*** Opening of Records ***
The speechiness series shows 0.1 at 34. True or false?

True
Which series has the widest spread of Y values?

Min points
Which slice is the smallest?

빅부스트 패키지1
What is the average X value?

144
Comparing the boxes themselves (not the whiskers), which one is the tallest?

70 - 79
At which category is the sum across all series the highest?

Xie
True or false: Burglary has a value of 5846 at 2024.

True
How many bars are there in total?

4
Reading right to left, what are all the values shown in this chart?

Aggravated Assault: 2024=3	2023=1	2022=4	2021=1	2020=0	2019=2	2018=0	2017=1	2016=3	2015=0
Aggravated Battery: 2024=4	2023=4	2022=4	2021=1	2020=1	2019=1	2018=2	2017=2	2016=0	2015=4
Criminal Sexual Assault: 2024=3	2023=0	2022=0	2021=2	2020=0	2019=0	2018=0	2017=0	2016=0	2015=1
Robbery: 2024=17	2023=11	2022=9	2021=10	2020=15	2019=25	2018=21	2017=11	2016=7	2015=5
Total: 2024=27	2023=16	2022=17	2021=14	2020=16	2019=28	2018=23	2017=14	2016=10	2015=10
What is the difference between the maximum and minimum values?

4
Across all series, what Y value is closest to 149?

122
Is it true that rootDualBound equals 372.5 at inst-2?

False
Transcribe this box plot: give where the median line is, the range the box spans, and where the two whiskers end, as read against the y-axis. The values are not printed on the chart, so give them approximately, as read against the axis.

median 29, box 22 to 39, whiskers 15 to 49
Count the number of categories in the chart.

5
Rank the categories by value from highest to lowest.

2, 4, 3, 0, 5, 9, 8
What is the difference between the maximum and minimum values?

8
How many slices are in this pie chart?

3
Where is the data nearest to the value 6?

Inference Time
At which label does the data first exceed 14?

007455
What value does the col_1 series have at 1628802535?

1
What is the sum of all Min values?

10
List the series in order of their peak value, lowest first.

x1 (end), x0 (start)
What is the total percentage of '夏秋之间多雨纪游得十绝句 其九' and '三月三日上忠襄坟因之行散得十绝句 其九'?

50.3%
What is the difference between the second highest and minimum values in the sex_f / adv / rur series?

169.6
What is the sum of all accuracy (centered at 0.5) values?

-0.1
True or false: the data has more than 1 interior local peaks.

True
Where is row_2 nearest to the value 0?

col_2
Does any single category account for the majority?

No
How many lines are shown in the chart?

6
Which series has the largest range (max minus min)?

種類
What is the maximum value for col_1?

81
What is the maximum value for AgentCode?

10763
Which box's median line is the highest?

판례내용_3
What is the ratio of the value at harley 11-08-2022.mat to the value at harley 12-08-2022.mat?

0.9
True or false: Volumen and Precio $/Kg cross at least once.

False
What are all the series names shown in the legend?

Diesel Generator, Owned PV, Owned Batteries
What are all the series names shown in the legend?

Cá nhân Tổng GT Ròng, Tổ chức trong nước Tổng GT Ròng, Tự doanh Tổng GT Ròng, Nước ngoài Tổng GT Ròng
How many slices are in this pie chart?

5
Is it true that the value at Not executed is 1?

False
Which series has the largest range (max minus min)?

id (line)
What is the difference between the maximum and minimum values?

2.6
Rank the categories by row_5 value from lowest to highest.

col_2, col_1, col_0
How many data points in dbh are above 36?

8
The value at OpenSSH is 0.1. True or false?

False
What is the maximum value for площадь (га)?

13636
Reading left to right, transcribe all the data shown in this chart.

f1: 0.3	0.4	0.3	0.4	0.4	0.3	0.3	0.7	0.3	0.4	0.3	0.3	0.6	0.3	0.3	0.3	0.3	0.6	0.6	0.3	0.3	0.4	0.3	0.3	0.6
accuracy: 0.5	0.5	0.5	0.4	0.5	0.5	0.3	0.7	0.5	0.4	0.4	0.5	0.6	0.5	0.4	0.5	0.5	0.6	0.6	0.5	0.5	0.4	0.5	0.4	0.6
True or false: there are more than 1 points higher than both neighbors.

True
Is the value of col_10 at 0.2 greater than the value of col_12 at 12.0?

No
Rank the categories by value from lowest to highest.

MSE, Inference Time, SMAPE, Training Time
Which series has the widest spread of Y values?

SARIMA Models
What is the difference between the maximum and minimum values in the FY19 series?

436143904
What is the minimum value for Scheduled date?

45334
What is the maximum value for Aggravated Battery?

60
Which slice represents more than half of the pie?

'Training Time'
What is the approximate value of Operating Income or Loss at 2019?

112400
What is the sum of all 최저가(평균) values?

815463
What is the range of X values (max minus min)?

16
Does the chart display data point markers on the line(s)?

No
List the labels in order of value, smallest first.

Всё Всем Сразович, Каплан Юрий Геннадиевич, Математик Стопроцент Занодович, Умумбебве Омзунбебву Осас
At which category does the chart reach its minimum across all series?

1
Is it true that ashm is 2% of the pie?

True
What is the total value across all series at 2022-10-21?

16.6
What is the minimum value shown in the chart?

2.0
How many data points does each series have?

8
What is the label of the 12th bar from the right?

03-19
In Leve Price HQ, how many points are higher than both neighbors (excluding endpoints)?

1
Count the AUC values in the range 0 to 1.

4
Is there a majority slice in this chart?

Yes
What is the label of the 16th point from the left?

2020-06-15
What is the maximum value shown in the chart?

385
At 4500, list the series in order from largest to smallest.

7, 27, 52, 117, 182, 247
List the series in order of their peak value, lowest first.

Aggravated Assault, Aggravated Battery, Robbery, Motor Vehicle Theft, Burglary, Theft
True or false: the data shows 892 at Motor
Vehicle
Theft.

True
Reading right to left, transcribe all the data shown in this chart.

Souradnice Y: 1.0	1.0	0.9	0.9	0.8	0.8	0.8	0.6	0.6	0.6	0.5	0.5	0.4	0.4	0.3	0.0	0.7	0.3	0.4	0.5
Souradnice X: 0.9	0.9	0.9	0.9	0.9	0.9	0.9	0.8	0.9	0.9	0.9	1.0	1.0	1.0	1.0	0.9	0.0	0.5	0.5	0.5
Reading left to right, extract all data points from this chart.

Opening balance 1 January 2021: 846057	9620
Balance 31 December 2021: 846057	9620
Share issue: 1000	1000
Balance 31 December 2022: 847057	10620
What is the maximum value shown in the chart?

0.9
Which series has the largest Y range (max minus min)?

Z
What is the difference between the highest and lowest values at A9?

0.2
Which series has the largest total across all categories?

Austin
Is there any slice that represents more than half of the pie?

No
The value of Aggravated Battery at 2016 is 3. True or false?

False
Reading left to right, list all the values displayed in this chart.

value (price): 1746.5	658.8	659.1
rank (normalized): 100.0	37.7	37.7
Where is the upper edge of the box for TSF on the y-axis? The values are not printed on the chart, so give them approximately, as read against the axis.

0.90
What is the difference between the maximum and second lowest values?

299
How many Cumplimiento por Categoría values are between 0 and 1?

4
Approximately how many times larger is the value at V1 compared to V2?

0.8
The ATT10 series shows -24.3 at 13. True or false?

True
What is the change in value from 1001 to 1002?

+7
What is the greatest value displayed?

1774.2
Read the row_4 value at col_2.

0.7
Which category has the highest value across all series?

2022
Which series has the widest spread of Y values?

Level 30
*** Close of Records ***
Problem description: Format all of the entries above as a Markdown table with two columns, No. and Line. Number each line in order and leave out the blank lines.

Solution:
| No. | Line |
|---|---|
| 1 | The speechiness series shows 0.1 at 34. True or false? |
| 2 | True |
| 3 | Which series has the widest spread of Y values? |
| 4 | Min points |
| 5 | Which slice is the smallest? |
| 6 | 빅부스트 패키지1 |
| 7 | What is the average X value? |
| 8 | 144 |
| 9 | Comparing the boxes themselves (not the whiskers), which one is the tallest? |
| 10 | 70 - 79 |
| 11 | At which category is the sum across all series the highest? |
| 12 | Xie |
| 13 | True or false: Burglary has a value of 5846 at 2024. |
| 14 | True |
| 15 | How many bars are there in total? |
| 16 | 4 |
| 17 | Reading right to left, what are all the values shown in this chart? |
| 18 | Aggravated Assault: 2024=3	2023=1	2022=4	2021=1	2020=0	2019=2	2018=0	2017=1	2016=3	2015=0 |
| 19 | Aggravated Battery: 2024=4	2023=4	2022=4	2021=1	2020=1	2019=1	2018=2	2017=2	2016=0	2015=4 |
| 20 | Criminal Sexual Assault: 2024=3	2023=0	2022=0	2021=2	2020=0	2019=0	2018=0	2017=0	2016=0	2015=1 |
| 21 | Robbery: 2024=17	2023=11	2022=9	2021=10	2020=15	2019=25	2018=21	2017=11	2016=7	2015=5 |
| 22 | Total: 2024=27	2023=16	2022=17	2021=14	2020=16	2019=28	2018=23	2017=14	2016=10	2015=10 |
| 23 | What is the difference between the maximum and minimum values? |
| 24 | 4 |
| 25 | Across all series, what Y value is closest to 149? |
| 26 | 122 |
| 27 | Is it true that rootDualBound equals 372.5 at inst-2? |
| 28 | False |
| 29 | Transcribe this box plot: give where the median line is, the range the box spans, and where the two whiskers end, as read against the y-axis. The values are not printed on the chart, so give them approximately, as read against the axis. |
| 30 | median 29, box 22 to 39, whiskers 15 to 49 |
| 31 | Count the number of categories in the chart. |
| 32 | 5 |
| 33 | Rank the categories by value from highest to lowest. |
| 34 | 2, 4, 3, 0, 5, 9, 8 |
| 35 | What is the difference between the maximum and minimum values? |
| 36 | 8 |
| 37 | How many slices are in this pie chart? |
| 38 | 3 |
| 39 | Where is the data nearest to the value 6? |
| 40 | Inference Time |
| 41 | At which label does the data first exceed 14? |
| 42 | 007455 |
| 43 | What value does the col_1 series have at 1628802535? |
| 44 | 1 |
| 45 | What is the sum of all Min values? |
| 46 | 10 |
| 47 | List the series in order of their peak value, lowest first. |
| 48 | x1 (end), x0 (start) |
| 49 | What is the total percentage of '夏秋之间多雨纪游得十绝句 其九' and '三月三日上忠襄坟因之行散得十绝句 其九'? |
| 50 | 50.3% |
| 51 | What is the difference between the second highest and minimum values in the sex_f / adv / rur series? |
| 52 | 169.6 |
| 53 | What is the sum of all accuracy (centered at 0.5) values? |
| 54 | -0.1 |
| 55 | True or false: the data has more than 1 interior local peaks. |
| 56 | True |
| 57 | Where is row_2 nearest to the value 0? |
| 58 | col_2 |
| 59 | Does any single category account for the majority? |
| 60 | No |
| 61 | How many lines are shown in the chart? |
| 62 | 6 |
| 63 | Which series has the largest range (max minus min)? |
| 64 | 種類 |
| 65 | What is the maximum value for col_1? |
| 66 | 81 |
| 67 | What is the maximum value for AgentCode? |
| 68 | 10763 |
| 69 | Which box's median line is the highest? |
| 70 | 판례내용_3 |
| 71 | What is the ratio of the value at harley 11-08-2022.mat to the value at harley 12-08-2022.mat? |
| 72 | 0.9 |
| 73 | True or false: Volumen and Precio $/Kg cross at least once. |
| 74 | False |
| 75 | What are all the series names shown in the legend? |
| 76 | Diesel Generator, Owned PV, Owned Batteries |
| 77 | What are all the series names shown in the legend? |
| 78 | Cá nhân Tổng GT Ròng, Tổ chức trong nước Tổng GT Ròng, Tự doanh Tổng GT Ròng, Nước ngoài Tổng GT Ròng |
| 79 | How many slices are in this pie chart? |
| 80 | 5 |
| 81 | Is it true that the value at Not executed is 1? |
| 82 | False |
| 83 | Which series has the largest range (max minus min)? |
| 84 | id (line) |
| 85 | What is the difference between the maximum and minimum values? |
| 86 | 2.6 |
| 87 | Rank the categories by row_5 value from lowest to highest. |
| 88 | col_2, col_1, col_0 |
| 89 | How many data points in dbh are above 36? |
| 90 | 8 |
| 91 | The value at OpenSSH is 0.1. True or false? |
| 92 | False |
| 93 | What is the maximum value for площадь (га)? |
| 94 | 13636 |
| 95 | Reading left to right, transcribe all the data shown in this chart. |
| 96 | f1: 0.3	0.4	0.3	0.4	0.4	0.3	0.3	0.7	0.3	0.4	0.3	0.3	0.6	0.3	0.3	0.3	0.3	0.6	0.6	0.3	0.3	0.4	0.3	0.3	0.6 |
| 97 | accuracy: 0.5	0.5	0.5	0.4	0.5	0.5	0.3	0.7	0.5	0.4	0.4	0.5	0.6	0.5	0.4	0.5	0.5	0.6	0.6	0.5	0.5	0.4	0.5	0.4	0.6 |
| 98 | True or false: there are more than 1 points higher than both neighbors. |
| 99 | True |
| 100 | Is the value of col_10 at 0.2 greater than the value of col_12 at 12.0? |
| 101 | No |
| 102 | Rank the categories by value from lowest to highest. |
| 103 | MSE, Inference Time, SMAPE, Training Time |
| 104 | Which series has the widest spread of Y values? |
| 105 | SARIMA Models |
| 106 | What is the difference between the maximum and minimum values in the FY19 series? |
| 107 | 436143904 |
| 108 | What is the minimum value for Scheduled date? |
| 109 | 45334 |
| 110 | What is the maximum value for Aggravated Battery? |
| 111 | 60 |
| 112 | Which slice represents more than half of the pie? |
| 113 | 'Training Time' |
| 114 | What is the approximate value of Operating Income or Loss at 2019? |
| 115 | 112400 |
| 116 | What is the sum of all 최저가(평균) values? |
| 117 | 815463 |
| 118 | What is the range of X values (max minus min)? |
| 119 | 16 |
| 120 | Does the chart display data point markers on the line(s)? |
| 121 | No |
| 122 | List the labels in order of value, smallest first. |
| 123 | Всё Всем Сразович, Каплан Юрий Геннадиевич, Математик Стопроцент Занодович, Умумбебве Омзунбебву Осас |
| 124 | At which category does the chart reach its minimum across all series? |
| 125 | 1 |
| 126 | Is it true that ashm is 2% of the pie? |
| 127 | True |
| 128 | What is the total value across all series at 2022-10-21? |
| 129 | 16.6 |
| 130 | What is the minimum value shown in the chart? |
| 131 | 2.0 |
| 132 | How many data points does each series have? |
| 133 | 8 |
| 134 | What is the label of the 12th bar from the right? |
| 135 | 03-19 |
| 136 | In Leve Price HQ, how many points are higher than both neighbors (excluding endpoints)? |
| 137 | 1 |
| 138 | Count the AUC values in the range 0 to 1. |
| 139 | 4 |
| 140 | Is there a majority slice in this chart? |
| 141 | Yes |
| 142 | What is the label of the 16th point from the left? |
| 143 | 2020-06-15 |
| 144 | What is the maximum value shown in the chart? |
| 145 | 385 |
| 146 | At 4500, list the series in order from largest to smallest. |
| 147 | 7, 27, 52, 117, 182, 247 |
| 148 | List the series in order of their peak value, lowest first. |
| 149 | Aggravated Assault, Aggravated Battery, Robbery, Motor Vehicle Theft, Burglary, Theft |
| 150 | True or false: the data shows 892 at Motor |
| 151 | Vehicle |
| 152 | Theft. |
| 153 | True |
| 154 | Reading right to left, transcribe all the data shown in this chart. |
| 155 | Souradnice Y: 1.0	1.0	0.9	0.9	0.8	0.8	0.8	0.6	0.6	0.6	0.5	0.5	0.4	0.4	0.3	0.0	0.7	0.3	0.4	0.5 |
| 156 | Souradnice X: 0.9	0.9	0.9	0.9	0.9	0.9	0.9	0.8	0.9	0.9	0.9	1.0	1.0	1.0	1.0	0.9	0.0	0.5	0.5	0.5 |
| 157 | Reading left to right, extract all data points from this chart. |
| 158 | Opening balance 1 January 2021: 846057	9620 |
| 159 | Balance 31 December 2021: 846057	9620 |
| 160 | Share issue: 1000	1000 |
| 161 | Balance 31 December 2022: 847057	10620 |
| 162 | What is the maximum value shown in the chart? |
| 163 | 0.9 |
| 164 | Which series has the largest Y range (max minus min)? |
| 165 | Z |
| 166 | What is the difference between the highest and lowest values at A9? |
| 167 | 0.2 |
| 168 | Which series has the largest total across all categories? |
| 169 | Austin |
| 170 | Is there any slice that represents more than half of the pie? |
| 171 | No |
| 172 | The value of Aggravated Battery at 2016 is 3. True or false? |
| 173 | False |
| 174 | Reading left to right, list all the values displayed in this chart. |
| 175 | value (price): 1746.5	658.8	659.1 |
| 176 | rank (normalized): 100.0	37.7	37.7 |
| 177 | Where is the upper edge of the box for TSF on the y-axis? The values are not printed on the chart, so give them approximately, as read against the axis. |
| 178 | 0.90 |
| 179 | What is the difference between the maximum and second lowest values? |
| 180 | 299 |
| 181 | How many Cumplimiento por Categoría values are between 0 and 1? |
| 182 | 4 |
| 183 | Approximately how many times larger is the value at V1 compared to V2? |
| 184 | 0.8 |
| 185 | The ATT10 series shows -24.3 at 13. True or false? |
| 186 | True |
| 187 | What is the change in value from 1001 to 1002? |
| 188 | +7 |
| 189 | What is the greatest value displayed? |
| 190 | 1774.2 |
| 191 | Read the row_4 value at col_2. |
| 192 | 0.7 |
| 193 | Which category has the highest value across all series? |
| 194 | 2022 |
| 195 | Which series has the widest spread of Y values? |
| 196 | Level 30 |